Ekonom senior Universitas Indonesia Lana Soelistianingsih mengatakan sektor UMKM saat ini sedang terseok-seok di tengah pertumbuhan ekonomi Indonesia yang sedang melambat. Ia menilai bahwa pemilihan waktu pelaksanaan amnesti pajak memang kurang tepat, yakni di saat ekonomi domestik melambat yang sedikit banyak juga dipengaruhi oleh perlambatan ekonomi global.
Meski tak bisa lagi mengandalkan sektor UMKM sebagai penggerak utama penerimaan amnesti pajak, namun Lana mengakui bahwa pemerintah sudah cukup banyak berupaya menggairahkan sektor UMKM. Dari sisi penyalurna kredit misalnya, pemerintah sejak tahun lalu sudah mendorong perbankan memberikan bunga murah agar UMKM bisa lebih berkembang.

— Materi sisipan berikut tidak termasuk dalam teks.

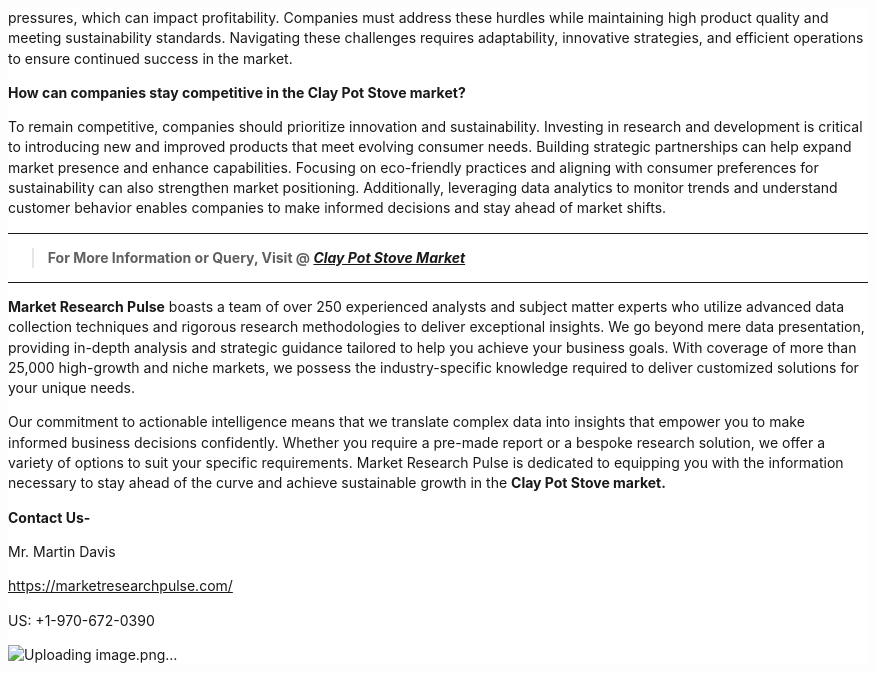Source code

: pressures, which can impact profitability. Companies must address these hurdles while maintaining high product quality and meeting sustainability standards. Navigating these challenges requires adaptability, innovative strategies, and efficient operations to ensure continued success in the market.</p><p><strong>How can companies stay competitive in the Clay Pot Stove market?</strong></p><p>To remain competitive, companies should prioritize innovation and sustainability. Investing in research and development is critical to introducing new and improved products that meet evolving consumer needs. Building strategic partnerships can help expand market presence and enhance capabilities. Focusing on eco-friendly practices and aligning with consumer preferences for sustainability can also strengthen market positioning. Additionally, leveraging data analytics to monitor trends and understand customer behavior enables companies to make informed decisions and stay ahead of market shifts.</p><hr /><blockquote><p><strong>For More Information or Query, Visit @&nbsp;<em><a href="https://marketresearchpulse.com/report/64480/clay-pot-stove-market?utm_source=Linkedin&utm_medium=029">Clay Pot Stove Market</a></em></strong></p></blockquote><hr /><p><strong>Market Research Pulse</strong> boasts a team of over 250 experienced analysts and subject matter experts who utilize advanced data collection techniques and rigorous research methodologies to deliver exceptional insights. We go beyond mere data presentation, providing in-depth analysis and strategic guidance tailored to help you achieve your business goals. With coverage of more than 25,000 high-growth and niche markets, we possess the industry-specific knowledge required to deliver customized solutions for your unique needs.</p><p>Our commitment to actionable intelligence means that we translate complex data into insights that empower you to make informed business decisions confidently. Whether you require a pre-made report or a bespoke research solution, we offer a variety of options to suit your specific requirements. Market Research Pulse is dedicated to equipping you with the information necessary to stay ahead of the curve and achieve sustainable growth in the <strong>Clay Pot Stove market.</strong></p><p><strong>Contact Us-</strong></p><p>Mr. Martin Davis</p><p>https://marketresearchpulse.com/</p><p>US: +1-970-672-0390</p>
![Uploading image.png…]()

Namun, Lana menilai usaha pemerintah ini tak memberikan hasil signifikan terhadap keikusertaan pelaku UMKM dalam program pengampunan pajak. "UMKM walaupun dapet KUR, namun kalau produksinya ga ada yang nampung, ya ngapain? Kalau mau mendorong UMKM memang harus bersabar. Ya kesulitanntya mereka ga akan bisa ikut di periode ketiga," ujar Lana, Senin (2/1).
Bahkan, Lana menilai bahwa tak banyak UMKM di Indonesia saat ini yang bisa dibilang menujukkan keuangan yang prima. Bersamaan dengan pertumbuhan ekonomi yang melambat, lanjutnya, tak heran bila besaran pinjaman UMKM lebih tinggi dibanding nilai aset yang ia punya. Dengan kondisi speerti itu, Lana menilai bahwa pelaku UMKM akan semakin tertekan untuk ikut amnesti pajak.
"Kita nggak bisa berharap banyak dari UMKM. Selama ekonomi kita masih seperti ini, tapi selama ekonomi kita sudah membaik, dengan tumpuan proyek infratruktur pemerintah. Selama ini proyek infrastruktur minim sekali melibatkan UMKM. Saya tahu proyek ini sekala besar, namun pemerintah harus melihat, menyisihkan, ada bagian yang bisa dikerjakan UMKM," jelas Lana.
Lana menilai bahwa pemerintah harus kembali melirik sektor profesi untuk menggenjot penerimaan dari amnesti pajak. Ia mencatat, dari 30 juta pemilik Nomor Pokok Wajib Pajak (NPWP) di Indonesia, hanya sekitar 900 ribu wajib pajak yang mengaku kurang bayar. Angka ini, menurutnya, masih lebih besar dari jumlah keikutsertaan amnesti pajak selama dua periode yakni sekitar 600 ribu wajib pajak.
"Artinya, masih ada ruang ratusan ribu bahkan hingga jutaan wajib pajak yang bisa dipaksa untuk mengikuti amnesti pajak. Menkeu misalnya, bisa saja dengan tegas umumkan jumlah peserta amnesti di setiap kementerian. Di kepolisian misalnya yang ikut baru sekian persen, di kejaksaan baru berapa, di kementerian ini masih sedikit yang ikut. Nggak perlu sebut nama, namun angkanya saja. Biar menteri juga ikut mendorong," ujar Lana.